Managers cut Europe equities exposure as earnings disappoint

Fund managers have slashed exposure to European equities amidst signs of economic weakness in the region and earnings forecasts disappoint, according to the latest Bank of America Merrill Lynch survey.

The August survey of global fund managers found that overweight positions to eurozone equities stood at 13 per cent marking a 22 per cent drop from the previous month and the biggest month-on-month drop in the last three years.

This pull back also puts allocations to the asset class back in-line with its 10 year average.

A total 4 per cent of global investors now say they would underweight Europe over any other region, the survey adds. This compares to the net 10 per cent who said they would overweight the region only last month.

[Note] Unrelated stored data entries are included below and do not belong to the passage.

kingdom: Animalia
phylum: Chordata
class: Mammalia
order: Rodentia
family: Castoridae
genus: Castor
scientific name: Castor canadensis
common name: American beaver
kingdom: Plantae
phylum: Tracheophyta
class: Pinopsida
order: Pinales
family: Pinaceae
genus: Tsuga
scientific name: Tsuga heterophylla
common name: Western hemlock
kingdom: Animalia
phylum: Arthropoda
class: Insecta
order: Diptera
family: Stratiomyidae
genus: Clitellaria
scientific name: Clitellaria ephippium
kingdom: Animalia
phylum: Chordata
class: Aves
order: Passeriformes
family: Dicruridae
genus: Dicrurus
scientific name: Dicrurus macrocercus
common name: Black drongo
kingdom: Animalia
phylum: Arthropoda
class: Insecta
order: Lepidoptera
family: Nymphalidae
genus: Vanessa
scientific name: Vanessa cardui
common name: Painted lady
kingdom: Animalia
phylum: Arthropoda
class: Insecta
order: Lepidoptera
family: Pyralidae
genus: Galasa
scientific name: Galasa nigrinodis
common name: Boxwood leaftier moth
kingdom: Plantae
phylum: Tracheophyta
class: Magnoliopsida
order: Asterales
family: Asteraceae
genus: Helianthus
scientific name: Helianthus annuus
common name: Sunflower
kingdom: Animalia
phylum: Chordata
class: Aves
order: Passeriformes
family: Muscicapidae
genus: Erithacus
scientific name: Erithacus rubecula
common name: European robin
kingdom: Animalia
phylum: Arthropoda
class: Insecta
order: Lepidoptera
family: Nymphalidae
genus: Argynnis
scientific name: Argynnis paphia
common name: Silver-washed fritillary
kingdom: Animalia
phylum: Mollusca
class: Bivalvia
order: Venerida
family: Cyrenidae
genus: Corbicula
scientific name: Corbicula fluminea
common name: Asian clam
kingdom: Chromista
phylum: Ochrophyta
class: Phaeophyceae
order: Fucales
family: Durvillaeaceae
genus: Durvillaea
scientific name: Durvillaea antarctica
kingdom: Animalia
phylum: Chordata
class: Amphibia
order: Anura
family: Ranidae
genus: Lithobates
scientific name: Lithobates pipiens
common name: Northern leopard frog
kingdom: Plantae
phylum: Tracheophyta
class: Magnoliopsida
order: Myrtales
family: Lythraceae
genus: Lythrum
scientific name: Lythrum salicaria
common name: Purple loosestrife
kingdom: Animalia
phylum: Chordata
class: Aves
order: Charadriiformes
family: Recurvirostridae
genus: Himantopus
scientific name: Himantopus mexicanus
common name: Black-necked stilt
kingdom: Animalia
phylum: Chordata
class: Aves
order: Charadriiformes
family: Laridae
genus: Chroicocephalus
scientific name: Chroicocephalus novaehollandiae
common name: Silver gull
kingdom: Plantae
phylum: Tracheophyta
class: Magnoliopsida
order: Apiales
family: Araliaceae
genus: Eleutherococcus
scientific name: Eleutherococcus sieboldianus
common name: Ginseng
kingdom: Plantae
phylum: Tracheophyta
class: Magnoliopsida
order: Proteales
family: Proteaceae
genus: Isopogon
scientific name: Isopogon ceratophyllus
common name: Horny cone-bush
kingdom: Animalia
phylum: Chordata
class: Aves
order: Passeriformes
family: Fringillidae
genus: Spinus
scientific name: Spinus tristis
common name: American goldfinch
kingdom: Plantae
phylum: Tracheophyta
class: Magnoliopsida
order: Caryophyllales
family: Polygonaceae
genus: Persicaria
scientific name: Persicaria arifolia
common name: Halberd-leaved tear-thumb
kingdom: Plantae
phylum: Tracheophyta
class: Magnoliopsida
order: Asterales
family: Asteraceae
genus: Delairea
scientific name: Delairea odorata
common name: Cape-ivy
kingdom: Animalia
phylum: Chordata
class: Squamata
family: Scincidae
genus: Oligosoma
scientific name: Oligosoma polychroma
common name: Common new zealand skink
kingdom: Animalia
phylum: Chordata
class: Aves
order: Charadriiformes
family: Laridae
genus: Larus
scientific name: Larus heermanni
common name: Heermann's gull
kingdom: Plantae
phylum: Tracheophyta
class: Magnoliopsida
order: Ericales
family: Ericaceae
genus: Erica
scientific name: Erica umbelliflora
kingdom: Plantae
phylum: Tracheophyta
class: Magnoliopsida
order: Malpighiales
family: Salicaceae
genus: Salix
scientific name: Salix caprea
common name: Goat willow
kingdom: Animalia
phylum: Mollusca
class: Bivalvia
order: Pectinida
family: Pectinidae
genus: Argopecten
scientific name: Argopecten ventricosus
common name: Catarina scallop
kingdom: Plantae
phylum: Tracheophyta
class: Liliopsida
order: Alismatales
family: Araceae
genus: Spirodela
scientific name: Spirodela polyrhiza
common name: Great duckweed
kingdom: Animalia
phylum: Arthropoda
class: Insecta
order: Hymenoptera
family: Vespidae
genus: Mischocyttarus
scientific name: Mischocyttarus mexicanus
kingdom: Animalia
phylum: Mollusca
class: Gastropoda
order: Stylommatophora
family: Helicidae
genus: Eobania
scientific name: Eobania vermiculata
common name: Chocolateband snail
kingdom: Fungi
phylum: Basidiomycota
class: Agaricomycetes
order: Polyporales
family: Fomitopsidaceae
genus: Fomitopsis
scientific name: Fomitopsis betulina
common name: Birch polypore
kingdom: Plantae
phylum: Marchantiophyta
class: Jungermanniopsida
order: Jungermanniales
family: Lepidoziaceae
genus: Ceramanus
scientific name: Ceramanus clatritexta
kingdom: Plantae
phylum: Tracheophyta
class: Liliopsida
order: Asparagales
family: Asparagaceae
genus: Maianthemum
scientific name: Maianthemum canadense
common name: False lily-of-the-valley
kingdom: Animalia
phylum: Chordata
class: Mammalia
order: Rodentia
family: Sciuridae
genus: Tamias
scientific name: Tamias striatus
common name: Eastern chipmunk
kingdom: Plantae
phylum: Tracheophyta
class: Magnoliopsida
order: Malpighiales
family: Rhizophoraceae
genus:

This drop in sentiment follows concerns over the outlook for earnings growth in the currency bloc coupled with “growing signs of softness in economic data” in both the core and peripheral Europe, according to BofA ML European equity strategist Manish Kabra.

Confidence in European profit forecasts has fallen by 24 per cent since July, a record one-month change in sentiment, with 30 per cent of global investors now stating that the twelve-month profit outlook is worse in Europe than in any other region.

BofA ML says this rapid shift in sentiment suggests that the “love affair with the eurozone is no more” with Kabra expecting ”further de-risking to come.”  

However confidence in economic recovery within the eurozone still emains in positive territory despite a pull back in the latest survey, it adds, with a net 47 per cent expecting economic growth to improve compared to 58 per cent in the July survey.

Global investors also showed signs of optimism around the outlook for inflation in the eurozone. A net 50 per cent of investors expect inflation to rise over the next twelve months, up from 42 per cent last month.